Getting Used To My Husband’s Bat Cave

Getting Used To My Husband’s Bat Cave

I used to avoid the topic whenever my husband would bring it up. “I think when we move to our new house we should try to find one with a lot of basement space, so I can finally get started on my bat cave,” he’d say. I’d laugh it off. “Haa-haa,” I’d think, “The man I married and will be living the rest of my life with is so funny, on and on about this bat cave thing. He never turns it off! Not even when I tell him to please drop it because spending thousands and thousands of dollars collecting weird Batman memorabilia and building a bat cave that spans the entire extra-large basement we HAD to find is not a reasonable goal for just about anyone, let alone a couple with two children– hah, anyway, what am I going on about? My husband is a real laugh.” After months of pressing, though, I realized that he wasn’t going to let it drop.

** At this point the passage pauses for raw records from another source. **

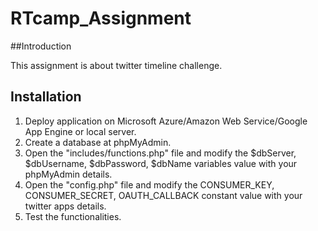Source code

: # RTcamp_Assignment

##Introduction

This assignment is about twitter timeline challenge.

## Installation

1. Deploy application on Microsoft Azure/Amazon Web Service/Google App Engine or local server. 
2. Create a database at phpMyAdmin.
3. Open the "includes/functions.php" file and modify the $dbServer, $dbUsername, $dbPassword, $dbName variables value with your phpMyAdmin details.
4. Open the "config.php" file and modify the CONSUMER_KEY, CONSUMER_SECRET, OAUTH_CALLBACK constant value with your twitter apps details.
5. Test the functionalities.

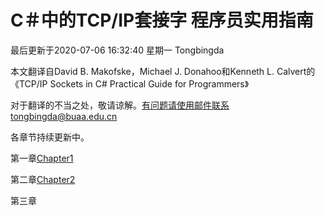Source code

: # C＃中的TCP/IP套接字 程序员实用指南
最后更新于2020-07-06 16:32:40 星期一 Tongbingda

本文翻译自David B. Makofske，Michael J. Donahoo和Kenneth L. Calvert的《TCP/IP Sockets in C# Practical Guide for Programmers》

对于翻译的不当之处，敬请谅解。有问题请使用邮件联系tongbingda@buaa.edu.cn

各章节持续更新中。

第一章[Chapter1](https://github.com/TongBingda/TCP-IP-Sockets-in-CSharp/blob/master/Chapter1.md "Chapter1")

第二章[Chapter2](https://github.com/TongBingda/TCP-IP-Sockets-in-CSharp/blob/master/Chapter2.md "Chapter2")

第三章

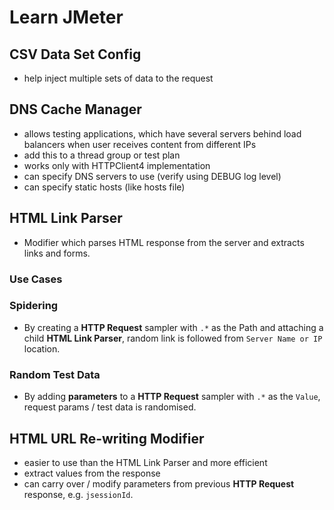 # Learn JMeter

## CSV Data Set Config

* help inject multiple sets of data to the request

## DNS Cache Manager

* allows testing applications, which have several servers behind load balancers when user receives content from different IPs
* add this to a thread group or test plan
* works only with HTTPClient4 implementation
* can specify DNS servers to use (verify using DEBUG log level)
* can specify static hosts (like hosts file)

## HTML Link Parser

* Modifier which parses HTML response from the server and extracts links and forms.

### Use Cases

### Spidering

* By creating a **HTTP Request** sampler with `.*` as the Path and attaching a child **HTML Link Parser**, random link is followed from `Server Name or IP` location.

### Random Test Data

* By adding **parameters** to a **HTTP Request** sampler with `.*` as the `Value`, request params / test data is randomised.

## HTML URL Re-writing Modifier

* easier to use than the HTML Link Parser and more efficient
* extract values from the response
* can carry over / modify parameters from previous **HTTP Request** response, e.g. `jsessionId`.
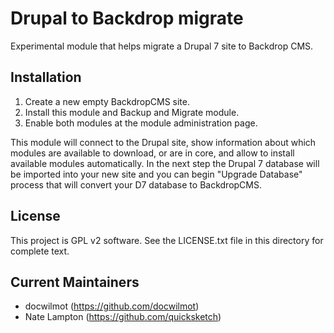 Drupal to Backdrop migrate
===============================

Experimental module that helps migrate a Drupal 7 site to Backdrop CMS.


Installation
------------

1. Create a new empty BackdropCMS site.
2. Install this module and Backup and Migrate module.
3. Enable both modules at the module administration page.

This module will connect to the Drupal site, show information about which modules are available to download, or are in core, 
and allow to install available modules automatically. In the next step the Drupal 7 database will be imported into your new site 
and you can begin "Upgrade Database" process that will convert your D7 database to BackdropCMS. 

License
-------

This project is GPL v2 software. See the LICENSE.txt file in this directory for
complete text.

Current Maintainers
-------------------

- docwilmot (https://github.com/docwilmot)
- Nate Lampton (https://github.com/quicksketch)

Years later and here we are, with a basement full of Batman garbage, including a bat suit that was used in some of the Dark Knight movies. How much did we spend on that? How often has my husband tried to fit into it? Ugh, I don’t even want to know. I’ve started letting people know we have a basement, though, when I give tours of the house, and whenever my husband’s out of town on business I sneak down and watch non-Batman movies in the home theater. So. It’s all right. I guess you can say I’m used to it.

The fact that the hands on the clock are frozen at the time of Bruce Wanye’s parents’ murder is probably my favorite part. Hahahahhahahahahaha. Just kidding. I married a lunatic, but he’s happy and the rest of the house is nice, so I guess whatever. As long as he pays the mortgage. (Via Uproxx.)